I started the year as an Associate at a financial services corporation, one where I truly believed in the ethics and morality of the company and its executives; however with the changing scope of the industry, as well as re-aligning the company with future goals, internal changes left me with a tough choice between moving to a new state to stay with the company, or to not move but at least a compensation package. You may have already guessed, I chose the latter. Looking back, it was the best decision I have made thus far. I had the pressures of a boyfriend about 100 miles away, plus the conversation about where the relationship would be going if I should decide to move - courtesy of a little birdie about choices I needed to make regarding my career. Ultimately having my boyfriend and my brother with me in the new location for a holiday weekend trip to Texas helped finalize my decision when I walked in the following Monday with my decision on a pre-drafted questionaire from Human Resources.
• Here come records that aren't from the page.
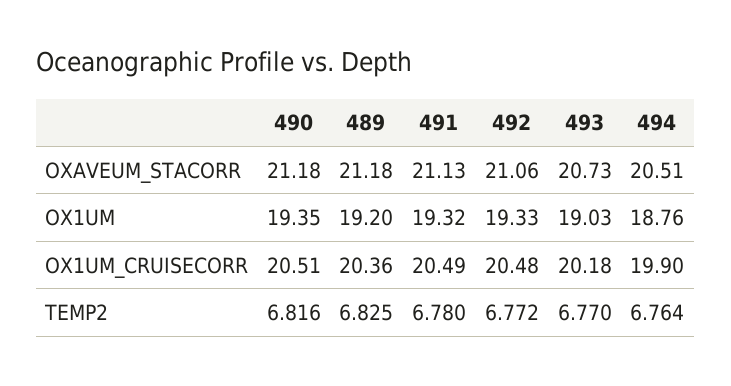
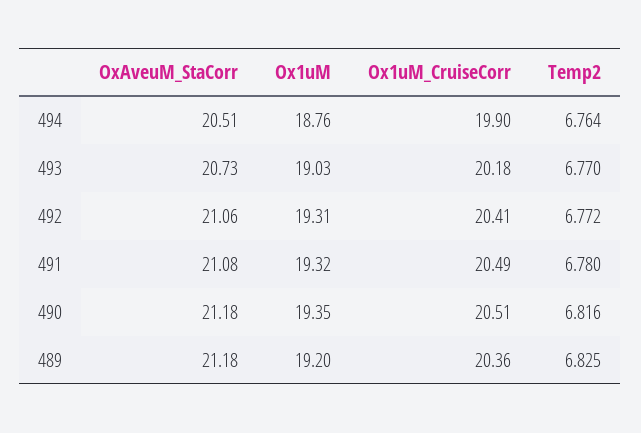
  {
    "490": {
      "OXAVEUM_STACORR": 21.18,
      "OX1UM": 19.35,
      "OX1UM_CRUISECORR": 20.51,
      "TEMP2": 6.816
    },
    "489": {
      "OXAVEUM_STACORR": 21.18,
      "OX1UM": 19.2,
      "OX1UM_CRUISECORR": 20.36,
      "TEMP2": 6.825
    },
    "491": {
-     "OXAVEUM_STACORR": 21.13,
+     "OXAVEUM_STACORR": 21.08,
      "OX1UM": 19.32,
      "OX1UM_CRUISECORR": 20.49,
      "TEMP2": 6.78
    },
    "492": {
      "OXAVEUM_STACORR": 21.06,
-     "OX1UM": 19.33,
+     "OX1UM": 19.31,
-     "OX1UM_CRUISECORR": 20.48,
+     "OX1UM_CRUISECORR": 20.41,
      "TEMP2": 6.772
    },
    "493": {
      "OXAVEUM_STACORR": 20.73,
      "OX1UM": 19.03,
      "OX1UM_CRUISECORR": 20.18,
      "TEMP2": 6.77
    },
    "494": {
      "OXAVEUM_STACORR": 20.51,
      "OX1UM": 18.76,
      "OX1UM_CRUISECORR": 19.9,
      "TEMP2": 6.764
    }
  }

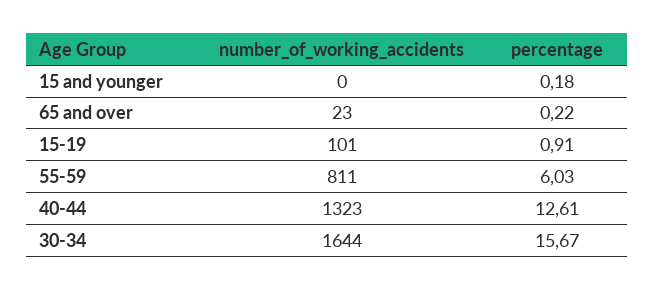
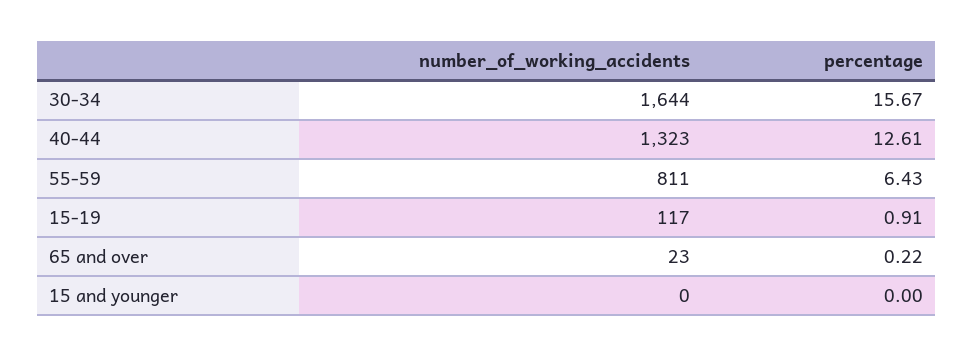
  {
    "number_of_working_accidents": {
      "15 and younger": 0,
      "65 and over": 23,
-     "15-19": 101,
+     "15-19": 117,
      "55-59": 811,
      "40-44": 1323,
      "30-34": 1644
    },
    "percentage": {
-     "15 and younger": 0.18,
+     "15 and younger": 0,
      "65 and over": 0.22,
      "15-19": 0.91,
-     "55-59": 6.03,
+     "55-59": 6.43,
      "40-44": 12.61,
      "30-34": 15.67
    }
  }

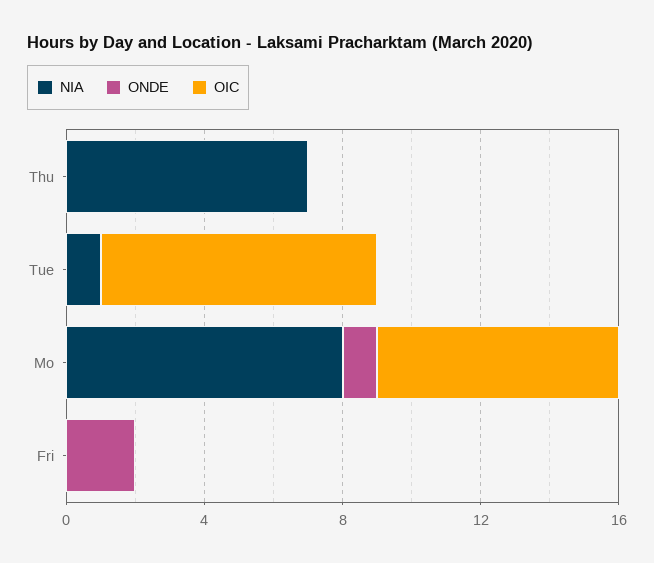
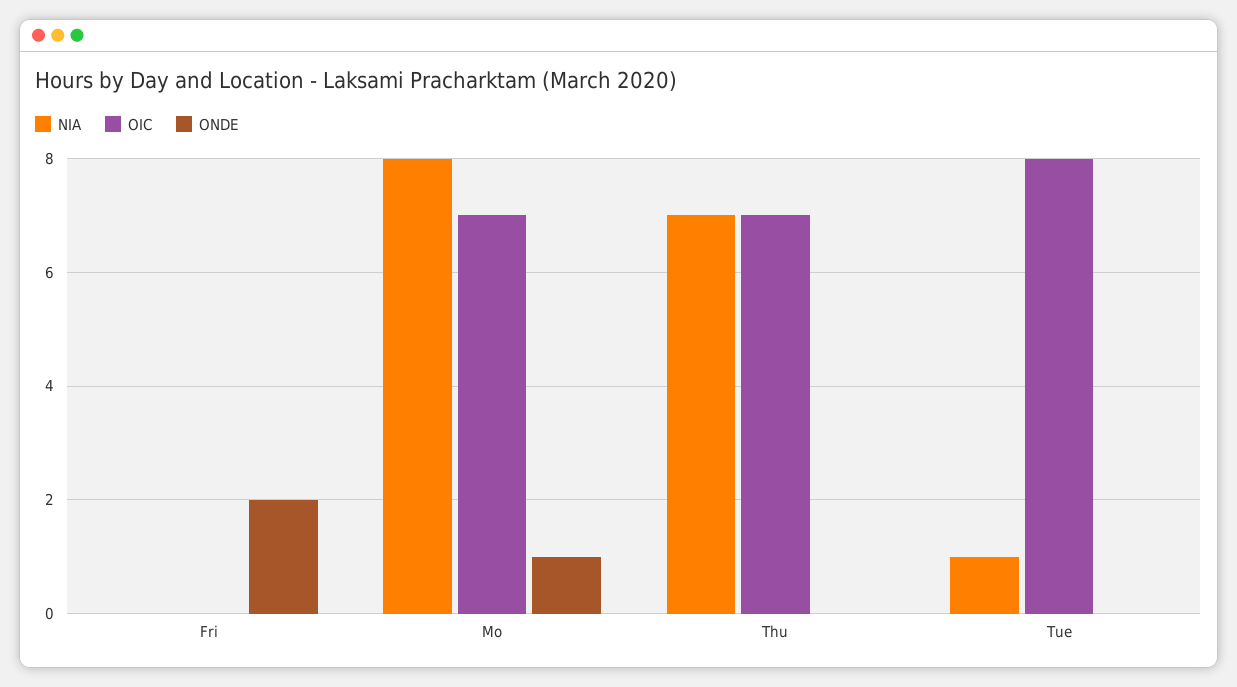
  {
    "NIA": {
      "Thu": 7,
      "Tue": 1,
      "Mo": 8,
      "Fri": 0
    },
    "ONDE": {
      "Thu": 0,
      "Tue": 0,
      "Mo": 1,
      "Fri": 2
    },
    "OIC": {
-     "Thu": 0,
+     "Thu": 7,
      "Tue": 8,
      "Mo": 7,
      "Fri": 0
    }
  }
Since then, I have traveled to Vancouver, Canada, to the Midwest, and to Japan, all in a whim, all in a two month period. I had the opportunity to do the traveling, without taking time off, and I was being paid to do it... I saw the world, traveled alone, and had a great time doing it. You hear people say that they'd do it when they got the chance, but the thing is, chances don't just happen, you make them happen. If you wanted to do it, you create the opportunities to do them. When I came back, I realized, again, that my life's goal is to travel the world, to see the world, not just the monuments, or the things books tell you that you must visit. I want to see the world as the people see them - on a day to day basis. Of course, without money and security, I would not be able to do them, so here I am again, back to the grind, building what I hope will be the foundations for my next trip to the unknown.

For now, though, I want to set some goals for the new year - I want to lose all of this junk food weight that I had gained from my rather unsuccessful fasting period, of 1 week, and to gain a much more toned physique. My boyfriend once said that I should stop trying to compare myself with everyone else, all of my friends. To be honest, I don't try to do it, at all, it happens. I have it running in my head that these people were once much, much bigger than myself, and if they are able to lose weight to the point where their waist is much more trim than mine, then I, too, could do it, with some discipline. Without the constant reminders, from facebook, myspace and the like, really anything that updates me on their physical features, I would have no motivation to really get myself going. After binging on fast food for a month, getting out of bed, early in the morning, can be extremely exhausting, but with the motivation, I know that within a month's time, I'll be on my way to a bikini-ready bod. I know I can do it, I just need to stay focused.